Marche dans les champs nus sous la pluie

28 Mars 2009 , Rédigé par Martin-Lothar Publié dans #Le manuel de survie

Encore un de mes poèmes de jeunesse que j'intègre au Manuel de survie.
Merci pour votre indulgence : J'étais déjà jeune à l'époque !
Bonne lecture.



Hier le sacre des haches dans les latrines
Et les trafics d'horloge aux heures de foison.
Demain les faux airs des musiques marines
Et les siestes sous le pagne des moissons.

Demain pour toujours, les ombres de nos pénombres,
Les tables polaires et les miracles sûrs.
Hier les ordres et la théorie du nombre,
Demain la loi du plus grand signe sur les murs.

Hier aussi les vieux saules fébrifuges
Et les généreux fondateurs de capitale.
Demain la géographie de nos refuges
Loin des hommes de Babil et de leurs scandales.

Demain les sages naufrages de la jeunesse
Et les bons vœux d'Arthur à sa verge éblouie.
Hier tous les apôtres de sang et de graisse
Et les marches dans les champs nus sous la pluie.

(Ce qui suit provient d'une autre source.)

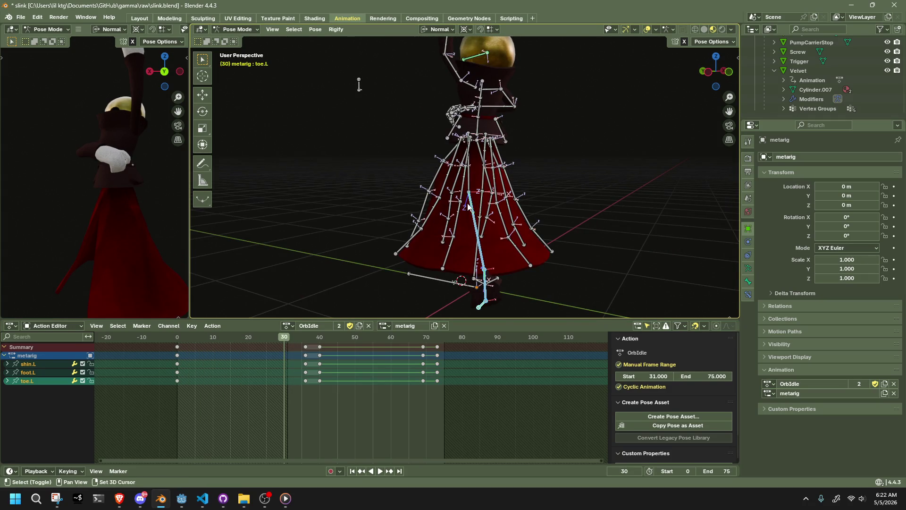
left_click(473, 179)
key("space")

Hier les reptiles superbes et malins
Et le cigare chauve des jours en déroute,
Demain le gentil carnage des orphelins
Et la fourbe saveur des liqueurs de vrai foutre.

Hier, temples, pyramides, basse-cour,
Le rudiment des rois et l'antre de leur reine,
Hier les massacres, demain les secours
Et le malheureux viol des veuves sereines.

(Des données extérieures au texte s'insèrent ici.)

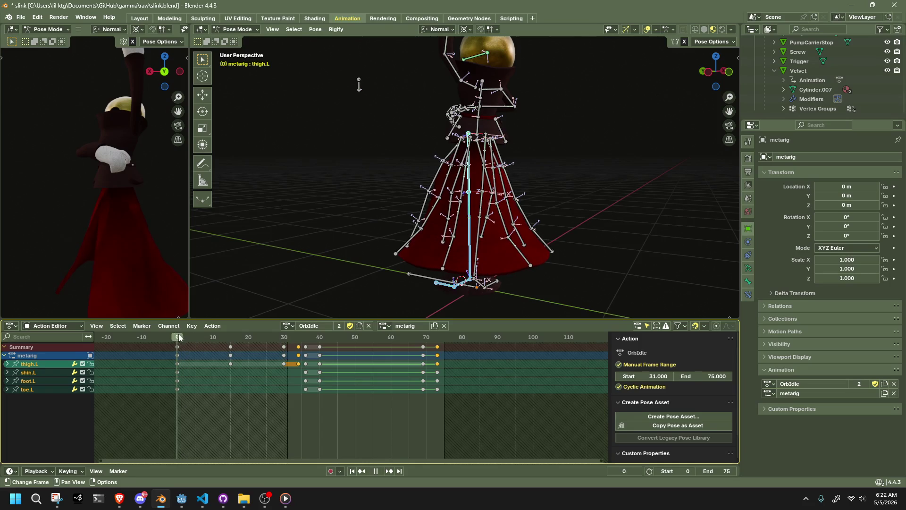
left_click(199, 339)
key("space")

Hier toutes les prouesses des alchimistes,
Leurs œufs d'or, leurs cathédrales et leurs palais.
Demain la piété molle des optimistes
Et les scouts en transe sur nos corps étalés.

Hier la caravane appelant sous le vent
Ses chiens perdus sous des siècles de suie.
Demain la fébrile vendange des savants
Et les marches dans les champs nus sous la pluie.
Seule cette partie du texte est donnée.